INFORMATION GIVEN Block Start

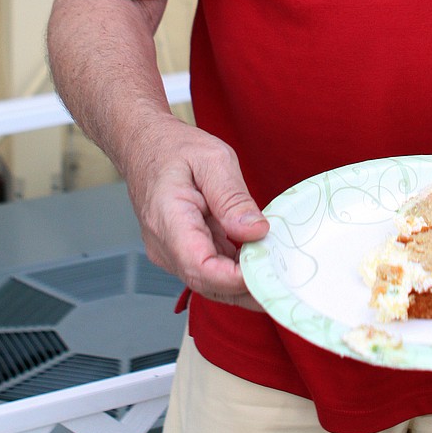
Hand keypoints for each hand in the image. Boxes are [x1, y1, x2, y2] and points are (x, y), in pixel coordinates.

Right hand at [124, 116, 268, 306]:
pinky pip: (208, 269)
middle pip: (208, 283)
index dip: (236, 279)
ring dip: (243, 283)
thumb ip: (233, 198)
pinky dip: (234, 270)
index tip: (270, 271)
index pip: (201, 268)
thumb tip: (256, 232)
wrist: (145, 145)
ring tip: (279, 271)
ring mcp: (170, 252)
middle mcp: (165, 246)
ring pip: (209, 282)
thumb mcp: (213, 159)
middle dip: (248, 287)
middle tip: (286, 278)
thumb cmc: (175, 148)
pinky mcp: (180, 250)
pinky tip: (259, 260)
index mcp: (169, 220)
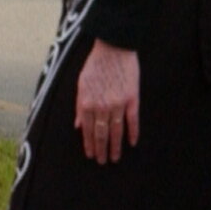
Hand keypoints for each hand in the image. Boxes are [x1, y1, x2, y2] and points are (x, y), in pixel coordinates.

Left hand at [75, 43, 141, 162]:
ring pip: (116, 131)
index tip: (91, 155)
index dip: (89, 144)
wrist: (114, 47)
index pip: (88, 130)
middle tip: (103, 162)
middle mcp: (101, 106)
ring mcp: (118, 104)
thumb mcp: (81, 84)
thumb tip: (78, 125)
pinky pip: (132, 120)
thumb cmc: (95, 64)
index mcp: (87, 103)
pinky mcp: (132, 99)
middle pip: (101, 134)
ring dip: (115, 146)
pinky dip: (133, 132)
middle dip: (101, 150)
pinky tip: (132, 143)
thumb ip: (79, 106)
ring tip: (116, 158)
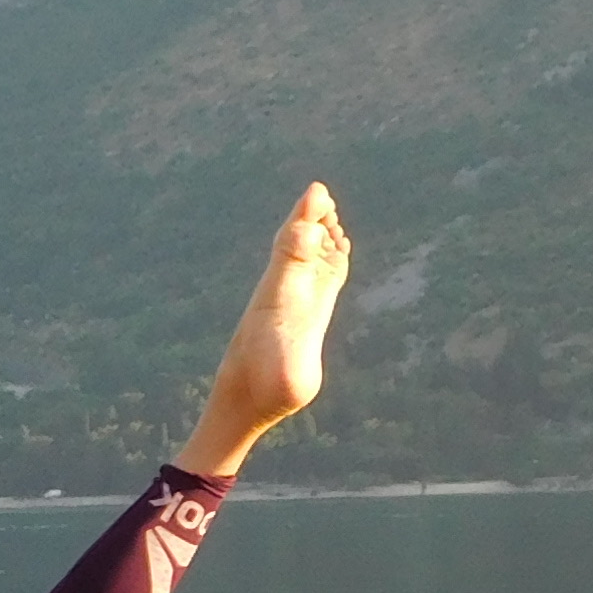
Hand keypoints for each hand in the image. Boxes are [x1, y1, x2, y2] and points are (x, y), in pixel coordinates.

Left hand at [175, 181, 353, 481]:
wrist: (254, 401)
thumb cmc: (264, 370)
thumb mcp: (282, 325)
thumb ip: (292, 279)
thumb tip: (305, 231)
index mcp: (279, 286)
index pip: (292, 240)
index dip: (304, 215)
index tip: (317, 191)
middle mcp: (287, 291)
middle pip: (300, 244)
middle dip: (312, 220)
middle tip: (322, 199)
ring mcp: (300, 305)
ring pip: (312, 261)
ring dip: (321, 239)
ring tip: (330, 220)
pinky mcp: (311, 321)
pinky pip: (324, 283)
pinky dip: (332, 263)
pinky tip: (338, 253)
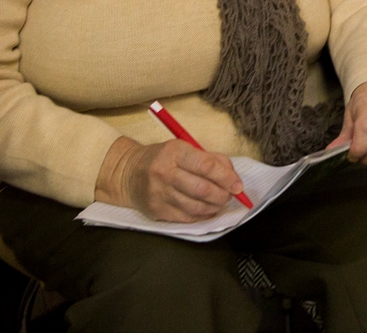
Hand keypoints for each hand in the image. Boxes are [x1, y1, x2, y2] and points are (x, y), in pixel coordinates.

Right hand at [95, 135, 244, 221]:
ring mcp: (159, 194)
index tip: (238, 186)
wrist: (128, 173)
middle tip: (230, 195)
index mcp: (175, 152)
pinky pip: (187, 218)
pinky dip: (202, 216)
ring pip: (196, 207)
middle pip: (202, 189)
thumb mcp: (185, 148)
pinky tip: (207, 210)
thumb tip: (233, 178)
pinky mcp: (156, 211)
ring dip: (214, 207)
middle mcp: (165, 173)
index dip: (226, 178)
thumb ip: (211, 159)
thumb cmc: (164, 158)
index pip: (206, 166)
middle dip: (222, 195)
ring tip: (219, 202)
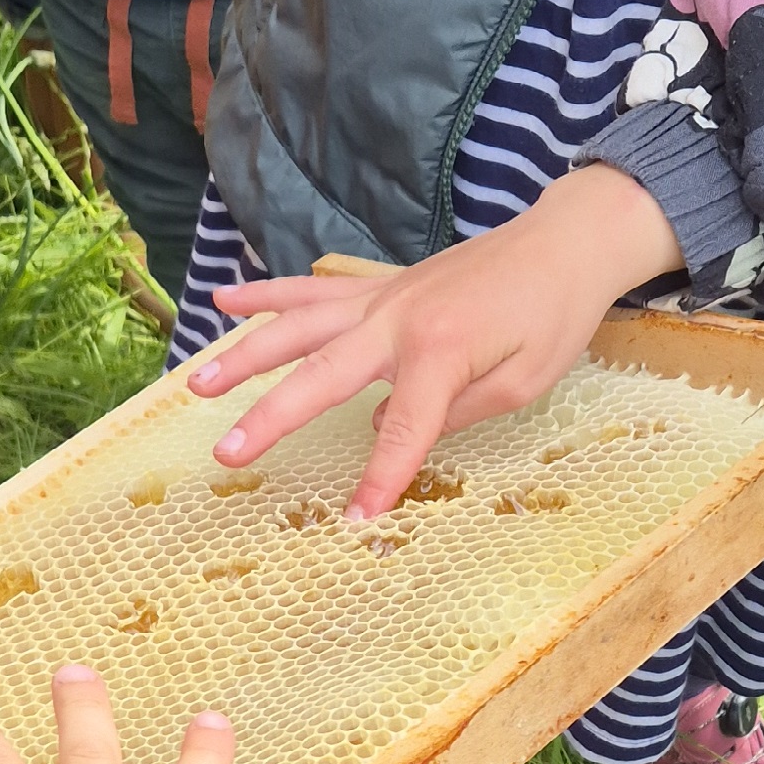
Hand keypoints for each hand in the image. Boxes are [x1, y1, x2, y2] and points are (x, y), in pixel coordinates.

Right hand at [191, 165, 684, 515]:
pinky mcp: (379, 286)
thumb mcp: (522, 383)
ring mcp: (382, 297)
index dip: (379, 478)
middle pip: (322, 375)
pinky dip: (266, 294)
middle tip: (226, 453)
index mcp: (440, 352)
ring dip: (245, 355)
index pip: (402, 430)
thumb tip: (387, 429)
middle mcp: (398, 320)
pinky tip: (223, 302)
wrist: (564, 243)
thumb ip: (453, 412)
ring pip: (299, 327)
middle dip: (271, 418)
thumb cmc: (553, 318)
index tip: (355, 520)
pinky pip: (312, 290)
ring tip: (200, 384)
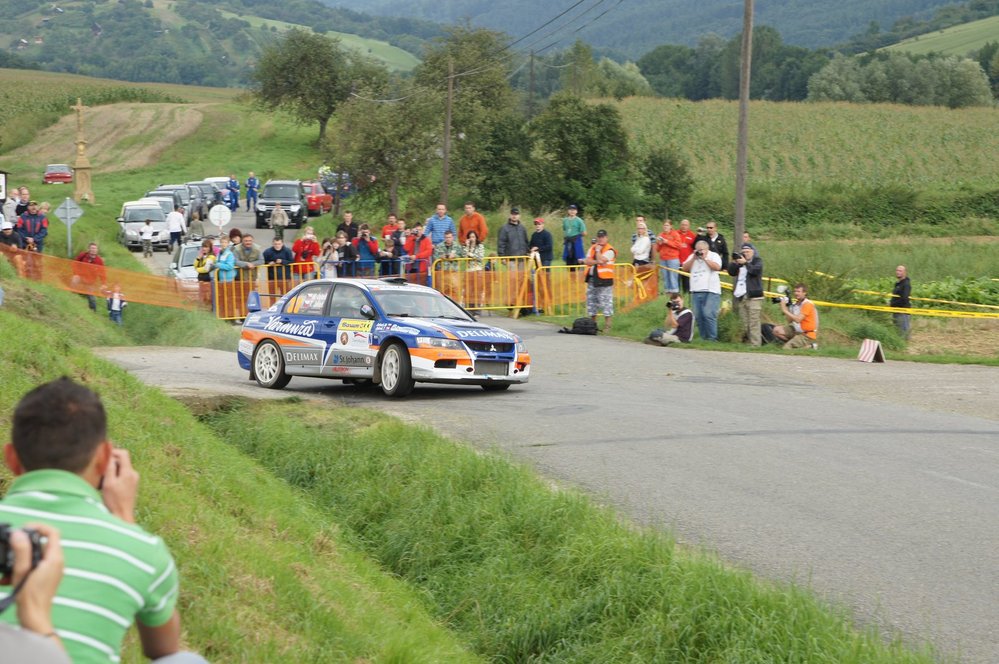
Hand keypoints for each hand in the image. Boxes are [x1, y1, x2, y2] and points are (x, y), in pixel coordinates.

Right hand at [11, 523, 62, 637]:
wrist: (34, 618)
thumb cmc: (30, 597)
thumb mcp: (22, 571)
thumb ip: (21, 551)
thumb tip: (18, 534)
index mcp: (55, 558)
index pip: (53, 533)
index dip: (39, 527)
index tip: (23, 529)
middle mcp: (56, 563)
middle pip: (42, 543)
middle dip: (25, 544)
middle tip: (11, 546)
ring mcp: (51, 571)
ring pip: (35, 556)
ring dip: (19, 559)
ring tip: (7, 566)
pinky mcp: (44, 579)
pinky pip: (33, 568)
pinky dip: (21, 569)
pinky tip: (6, 578)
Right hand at [102, 448, 138, 523]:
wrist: (122, 516)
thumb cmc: (114, 501)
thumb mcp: (108, 483)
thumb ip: (110, 468)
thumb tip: (110, 455)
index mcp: (129, 472)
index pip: (123, 453)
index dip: (112, 452)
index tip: (102, 456)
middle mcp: (134, 474)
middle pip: (122, 461)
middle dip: (111, 463)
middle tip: (100, 470)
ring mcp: (134, 480)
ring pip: (121, 469)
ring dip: (112, 471)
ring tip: (103, 480)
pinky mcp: (132, 486)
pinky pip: (123, 476)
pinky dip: (115, 477)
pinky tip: (108, 486)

INFORMATION GIVEN Block End

WORK TO BE COMPLETED – Each entry should be set down exactly, pictures excluded.

RESULT OF THE EXERCISE –
Hand keypoints for each hand in the image. Boxes are [x1, y1, x2, y2] and points are (x, y), in pixel coordinates.

Right hand at [124, 116, 268, 306]:
pinky pip: (208, 269)
middle pip: (208, 283)
index dip: (236, 279)
ring dip: (243, 283)
thumb ip: (233, 198)
pinky dip: (234, 270)
index tip: (270, 271)
index pip: (201, 268)
thumb tip: (256, 232)
wrist: (145, 145)
ring tip: (279, 271)
ring mcp: (170, 252)
middle mcp: (165, 246)
ring pip: (209, 282)
thumb mcp: (213, 159)
middle dip: (248, 287)
middle tip: (286, 278)
thumb cmc: (175, 148)
pinky mcp: (180, 250)
pinky tip: (259, 260)
index mcp: (169, 220)
Hand keypoints for each hand in the image. Boxes are [x1, y1, x2, y2] and points are (x, y), in pixel coordinates.

Left hand at [75, 43, 141, 162]:
ring pip: (116, 131)
index tip: (91, 155)
index dip: (89, 144)
wrist: (114, 47)
index pip: (88, 130)
middle tip: (103, 162)
middle mcp: (101, 106)
ring mcp: (118, 104)
thumb mcp: (81, 84)
thumb tip: (78, 125)
pinky pip: (132, 120)
thumb cmc: (95, 64)
index mcp: (87, 103)
pinky mcp: (132, 99)
middle pip: (101, 134)
ring dip: (115, 146)
pinky dip: (133, 132)
middle dip: (101, 150)
pinky tip: (132, 143)
thumb ip: (79, 106)
ring tip: (116, 158)
Hand keypoints for each hand in the image. Boxes are [x1, y1, x2, y2] and points are (x, y), in pixel coordinates.

Left hand at [175, 181, 353, 481]:
wrist: (254, 401)
thumb cmc: (264, 370)
thumb mcp: (282, 325)
thumb ip: (292, 279)
thumb tip: (305, 231)
index mcp: (279, 286)
index pip: (292, 240)
index dip: (304, 215)
index tip: (317, 191)
middle mcp: (287, 291)
middle pip: (300, 244)
middle dip: (312, 220)
middle tip: (322, 199)
ring mcp: (300, 305)
ring pip: (312, 261)
ring dip: (321, 239)
ring tip: (330, 220)
pinky mcp: (311, 321)
pinky pip: (324, 283)
pinky dip: (332, 263)
pinky tip: (338, 253)
Hand keypoints for each hand in the image. Boxes are [x1, y1, x2, y2] and points are (x, y), in pixel coordinates.

Right hand at [95, 135, 244, 221]:
ring mcp: (159, 194)
index tip: (238, 186)
wrist: (128, 173)
middle tip: (230, 195)
index mcp: (175, 152)
pinky pip: (187, 218)
pinky dip: (202, 216)
ring pip: (196, 207)
middle pip: (202, 189)
thumb mcp: (185, 148)
pinky tip: (207, 210)
thumb tip: (233, 178)
pinky mcp: (156, 211)
ring dip: (214, 207)
middle mcp: (165, 173)
index dip: (226, 178)
thumb ip: (211, 159)
thumb cmc: (164, 158)
index pip: (206, 166)
middle dip: (222, 195)
ring tip: (219, 202)
Hand keypoints for each hand in the image. Boxes are [x1, y1, x2, y2] and points are (x, y), in pixel coordinates.

Right hand at [191, 165, 684, 515]:
pinky mcp: (379, 286)
thumb mcp: (522, 383)
ring mcp: (382, 297)
index dip: (379, 478)
middle pip: (322, 375)
pinky dip: (266, 294)
middle tip: (226, 453)
index mcp: (440, 352)
ring dip: (245, 355)
index pip: (402, 430)
thumb tip: (387, 429)
middle mcp: (398, 320)
pinky tip: (223, 302)
wrist: (564, 243)
thumb ip: (453, 412)
ring pip: (299, 327)
middle dip: (271, 418)
thumb cmc: (553, 318)
index tip: (355, 520)
pinky pip: (312, 290)
ring tip: (200, 384)
Hand keypoints for each hand in the image. Boxes are [x1, y1, x2, y2] and points are (x, y), in pixel coordinates.

Right hand at [11, 523, 62, 637]:
wrist: (34, 618)
thumb cmc: (30, 597)
thumb mcp: (22, 571)
thumb ip: (21, 551)
thumb tip: (18, 534)
index mcp: (55, 558)
index pip: (53, 533)
index dip: (39, 527)
index tip: (23, 529)
middle mcp: (56, 563)
middle pip: (42, 543)
middle dip: (25, 544)
middle tip: (11, 546)
ring mcp: (51, 571)
ring pip: (35, 556)
ring dip: (19, 559)
ring tip: (7, 566)
pinky mcp: (44, 579)
pinky pip: (33, 568)
pinky dip: (21, 569)
pinky tip: (6, 578)
Right hand at [102, 448, 138, 523]:
wrist: (122, 516)
thumb cmc: (114, 501)
thumb mcp: (108, 483)
thumb ip: (110, 468)
thumb tip: (110, 455)
index mcp: (129, 472)
index pip: (123, 453)
index dip: (112, 452)
index tip: (102, 456)
middle mcp: (134, 474)
middle pip: (122, 461)
middle dip: (111, 463)
middle tip: (100, 470)
ring mcp: (134, 480)
ring pip: (121, 469)
ring dip: (112, 471)
ring tip: (103, 480)
pinky mcp: (132, 486)
pinky pip: (123, 476)
pinky dip: (115, 477)
pinky tip: (108, 486)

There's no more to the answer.